*** Recorded information ***

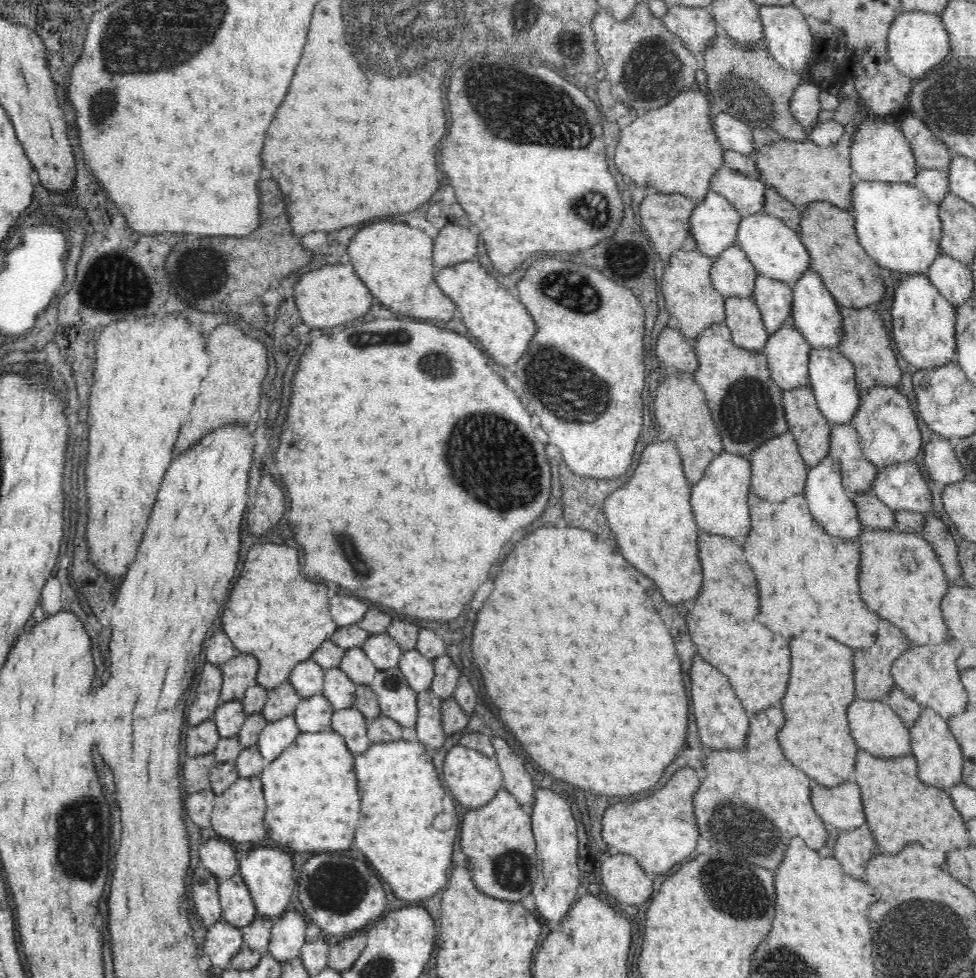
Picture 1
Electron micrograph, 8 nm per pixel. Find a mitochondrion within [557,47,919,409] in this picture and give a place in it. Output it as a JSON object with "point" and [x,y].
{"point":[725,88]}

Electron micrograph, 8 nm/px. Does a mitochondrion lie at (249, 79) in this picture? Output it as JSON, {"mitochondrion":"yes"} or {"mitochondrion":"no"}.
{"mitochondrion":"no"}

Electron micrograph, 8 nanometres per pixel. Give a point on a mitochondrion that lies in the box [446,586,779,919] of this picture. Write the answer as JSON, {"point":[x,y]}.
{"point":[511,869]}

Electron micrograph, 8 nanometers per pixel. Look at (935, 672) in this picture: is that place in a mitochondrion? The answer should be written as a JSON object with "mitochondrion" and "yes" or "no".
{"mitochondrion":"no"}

***
*** Recorded information ***

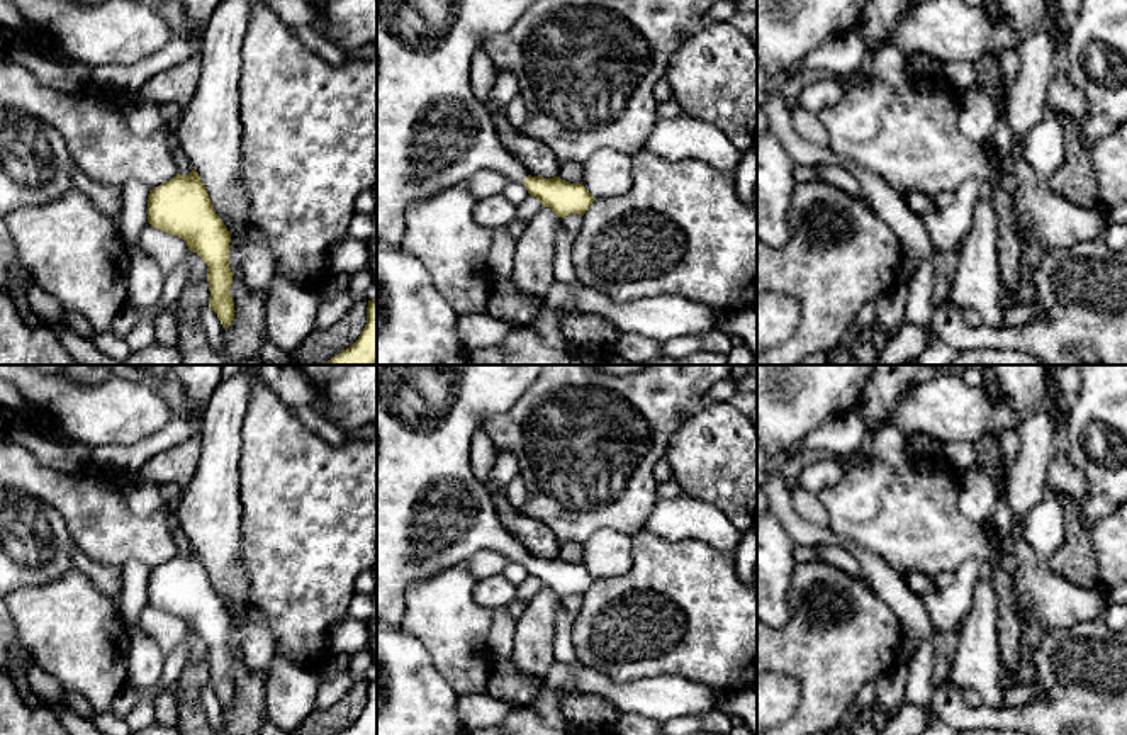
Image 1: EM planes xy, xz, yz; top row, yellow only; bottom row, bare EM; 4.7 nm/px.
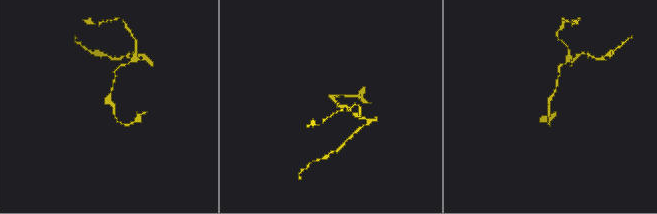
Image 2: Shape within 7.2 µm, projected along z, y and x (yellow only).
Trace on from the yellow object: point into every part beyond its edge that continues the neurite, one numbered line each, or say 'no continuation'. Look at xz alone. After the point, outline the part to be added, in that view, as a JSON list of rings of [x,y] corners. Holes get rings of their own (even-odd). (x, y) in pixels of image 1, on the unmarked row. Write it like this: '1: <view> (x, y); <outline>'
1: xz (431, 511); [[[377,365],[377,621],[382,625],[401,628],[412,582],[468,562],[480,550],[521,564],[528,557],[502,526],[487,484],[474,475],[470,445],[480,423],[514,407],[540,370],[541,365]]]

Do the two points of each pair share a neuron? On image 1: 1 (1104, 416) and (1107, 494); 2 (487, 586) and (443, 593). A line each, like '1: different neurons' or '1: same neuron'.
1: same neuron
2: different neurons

***

● What to work on
Match on "only" and report each line of the data above that has it.

● Answer section
Image 1: EM planes xy, xz, yz; top row, yellow only; bottom row, bare EM; 4.7 nm/px.
Image 2: Shape within 7.2 µm, projected along z, y and x (yellow only).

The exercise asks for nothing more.